Results and conclusions
Our previous results using bulk stable isotope analyses suggest that forest gaps promote trophic homogenization of springtails communities by increasing reliance on understory plant resources (Zhang, Junggebauer, et al., 2025). First results of CSIA-AA analyses in combination with food web modelling suggest, that forest gaps reduce total food web energy fluxes, decrease network connectance and shift energy fluxes towards the bacteria-dominated “fast” channel (Zhang et al., submitted). However, the presence of deadwood enhanced fungivory and wood-feeding pathways and thereby restored energy fluxes and network connectance to levels of closed canopy forests, suggesting that deadwood retention can mitigate detrimental effects of forest gaps on soil food webs.
Objectives
Changes in microclimatic conditions, particularly soil moisture, significantly influence soil mesofauna communities.
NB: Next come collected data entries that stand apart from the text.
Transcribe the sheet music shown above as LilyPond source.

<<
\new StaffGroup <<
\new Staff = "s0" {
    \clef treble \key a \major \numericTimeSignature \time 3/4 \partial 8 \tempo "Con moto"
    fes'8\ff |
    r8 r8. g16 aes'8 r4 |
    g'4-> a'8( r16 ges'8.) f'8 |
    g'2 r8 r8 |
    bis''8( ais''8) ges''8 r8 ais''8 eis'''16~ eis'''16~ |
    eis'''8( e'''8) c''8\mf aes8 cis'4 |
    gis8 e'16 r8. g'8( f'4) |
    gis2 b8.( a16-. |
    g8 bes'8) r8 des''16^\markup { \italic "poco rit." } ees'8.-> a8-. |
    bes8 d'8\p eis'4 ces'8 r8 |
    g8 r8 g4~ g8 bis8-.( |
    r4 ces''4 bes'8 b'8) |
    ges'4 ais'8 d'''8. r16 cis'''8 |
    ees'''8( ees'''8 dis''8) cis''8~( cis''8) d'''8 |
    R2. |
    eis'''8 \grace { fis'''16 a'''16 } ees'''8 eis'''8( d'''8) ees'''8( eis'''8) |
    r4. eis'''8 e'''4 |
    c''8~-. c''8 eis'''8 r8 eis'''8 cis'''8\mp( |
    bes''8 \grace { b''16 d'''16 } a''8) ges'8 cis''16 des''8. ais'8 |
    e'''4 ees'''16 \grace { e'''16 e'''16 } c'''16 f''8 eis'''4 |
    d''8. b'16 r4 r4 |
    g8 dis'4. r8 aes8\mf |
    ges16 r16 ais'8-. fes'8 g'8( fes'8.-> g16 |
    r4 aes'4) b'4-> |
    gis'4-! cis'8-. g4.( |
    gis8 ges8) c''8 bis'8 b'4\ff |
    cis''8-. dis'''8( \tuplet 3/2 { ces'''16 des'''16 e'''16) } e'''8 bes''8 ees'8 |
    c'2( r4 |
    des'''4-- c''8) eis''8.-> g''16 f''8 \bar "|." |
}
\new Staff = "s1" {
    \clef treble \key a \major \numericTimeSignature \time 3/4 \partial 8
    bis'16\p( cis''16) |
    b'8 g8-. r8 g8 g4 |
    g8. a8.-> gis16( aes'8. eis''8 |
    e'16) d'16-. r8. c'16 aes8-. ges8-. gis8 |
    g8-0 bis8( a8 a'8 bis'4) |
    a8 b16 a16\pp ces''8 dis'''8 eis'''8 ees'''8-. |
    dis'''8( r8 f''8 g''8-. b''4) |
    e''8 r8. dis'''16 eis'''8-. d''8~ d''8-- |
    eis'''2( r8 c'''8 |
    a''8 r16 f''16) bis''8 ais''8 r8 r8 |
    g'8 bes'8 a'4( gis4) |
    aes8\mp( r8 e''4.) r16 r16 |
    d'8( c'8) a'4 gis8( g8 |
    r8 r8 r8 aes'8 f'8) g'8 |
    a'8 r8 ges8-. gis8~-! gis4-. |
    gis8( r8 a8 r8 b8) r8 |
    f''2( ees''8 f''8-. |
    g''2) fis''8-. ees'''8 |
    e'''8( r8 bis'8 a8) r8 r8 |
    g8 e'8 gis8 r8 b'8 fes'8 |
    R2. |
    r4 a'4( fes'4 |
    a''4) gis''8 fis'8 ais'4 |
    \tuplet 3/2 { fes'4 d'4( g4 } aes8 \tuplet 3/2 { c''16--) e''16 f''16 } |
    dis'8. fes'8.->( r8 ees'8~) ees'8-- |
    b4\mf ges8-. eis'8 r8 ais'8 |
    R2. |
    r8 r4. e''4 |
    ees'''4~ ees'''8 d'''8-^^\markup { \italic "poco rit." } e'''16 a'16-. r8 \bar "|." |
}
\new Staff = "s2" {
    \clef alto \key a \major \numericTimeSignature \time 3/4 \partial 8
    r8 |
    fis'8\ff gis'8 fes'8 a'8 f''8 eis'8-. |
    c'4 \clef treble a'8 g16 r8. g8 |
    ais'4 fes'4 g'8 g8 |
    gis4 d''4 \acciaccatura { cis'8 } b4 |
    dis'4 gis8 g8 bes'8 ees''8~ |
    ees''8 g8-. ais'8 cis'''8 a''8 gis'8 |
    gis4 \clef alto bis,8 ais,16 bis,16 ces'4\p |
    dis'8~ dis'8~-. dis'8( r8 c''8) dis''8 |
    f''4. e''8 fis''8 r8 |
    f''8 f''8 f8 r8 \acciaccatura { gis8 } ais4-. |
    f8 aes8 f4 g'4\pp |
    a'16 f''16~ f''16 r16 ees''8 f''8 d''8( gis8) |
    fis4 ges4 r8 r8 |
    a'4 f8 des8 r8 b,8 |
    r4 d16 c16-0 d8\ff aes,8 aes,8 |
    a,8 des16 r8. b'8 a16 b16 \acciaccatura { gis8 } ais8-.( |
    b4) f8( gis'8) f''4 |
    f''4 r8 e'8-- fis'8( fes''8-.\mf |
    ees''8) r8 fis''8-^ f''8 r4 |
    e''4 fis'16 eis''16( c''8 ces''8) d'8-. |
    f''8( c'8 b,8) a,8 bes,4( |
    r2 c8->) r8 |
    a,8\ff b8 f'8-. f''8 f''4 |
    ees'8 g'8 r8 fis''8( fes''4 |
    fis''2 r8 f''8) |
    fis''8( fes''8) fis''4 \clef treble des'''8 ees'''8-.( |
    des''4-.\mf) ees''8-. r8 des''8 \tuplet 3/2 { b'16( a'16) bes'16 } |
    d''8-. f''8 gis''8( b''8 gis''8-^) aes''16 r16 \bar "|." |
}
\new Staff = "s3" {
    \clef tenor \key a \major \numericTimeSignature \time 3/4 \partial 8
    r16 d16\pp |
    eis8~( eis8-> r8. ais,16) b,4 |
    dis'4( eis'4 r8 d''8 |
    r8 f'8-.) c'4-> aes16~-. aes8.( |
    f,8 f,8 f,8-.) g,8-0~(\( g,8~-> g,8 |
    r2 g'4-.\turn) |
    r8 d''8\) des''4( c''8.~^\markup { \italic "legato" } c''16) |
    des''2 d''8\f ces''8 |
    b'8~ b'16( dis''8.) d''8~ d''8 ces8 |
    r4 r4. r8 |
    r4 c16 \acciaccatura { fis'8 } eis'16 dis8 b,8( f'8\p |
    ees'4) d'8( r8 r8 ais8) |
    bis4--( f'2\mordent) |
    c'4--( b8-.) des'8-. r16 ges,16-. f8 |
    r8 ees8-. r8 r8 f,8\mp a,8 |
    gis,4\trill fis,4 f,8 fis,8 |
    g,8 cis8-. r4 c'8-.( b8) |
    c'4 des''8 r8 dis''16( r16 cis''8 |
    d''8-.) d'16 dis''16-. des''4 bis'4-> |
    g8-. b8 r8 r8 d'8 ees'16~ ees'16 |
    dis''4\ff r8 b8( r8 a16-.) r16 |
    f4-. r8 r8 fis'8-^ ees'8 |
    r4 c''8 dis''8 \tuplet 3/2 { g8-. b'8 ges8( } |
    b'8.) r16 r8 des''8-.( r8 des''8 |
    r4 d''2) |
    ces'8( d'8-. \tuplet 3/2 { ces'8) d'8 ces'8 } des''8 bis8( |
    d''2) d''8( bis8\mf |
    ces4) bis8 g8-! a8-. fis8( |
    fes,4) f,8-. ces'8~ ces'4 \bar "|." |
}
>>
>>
Large deadwood logs probably provide shelter for soil microarthropods by retaining moisture in the soil and boosting microbial activity during decomposition. However, the interplay between abiotic drivers, such as drought, and biotic drivers, such as altered resource availability due to increased deadwood, is not well understood. Our aim is to disentangle these effects by making use of the BEClimWood, which experimentally manipulates rain-out shelters and deadwood availability.
Hypotheses:
- Summer droughts detrimentally affect the density and diversity of soil microarthropods and microbes.
- Deadwood mitigates drought effects under rain-out shelters by providing more favorable abiotic conditions.
- Decomposing deadwood provides additional resources, leading to higher biomass of soil microarthropods and microbes, particularly in absence of rain-out shelters.
Methods:
In line with the BeClimWood design, 30 plots with decomposing deadwood will be set up under the forest canopy and under rain-out shelters across the three regions of the Biodiversity Exploratories. Soil fauna will be sampled from litter and soil using a high-gradient heat canister technique and abundance, diversity and biomass will be analysed. Microbial biomass will be measured using substrate-induced respiration and microbial communities will be assessed by analysing phospholipid fatty acids.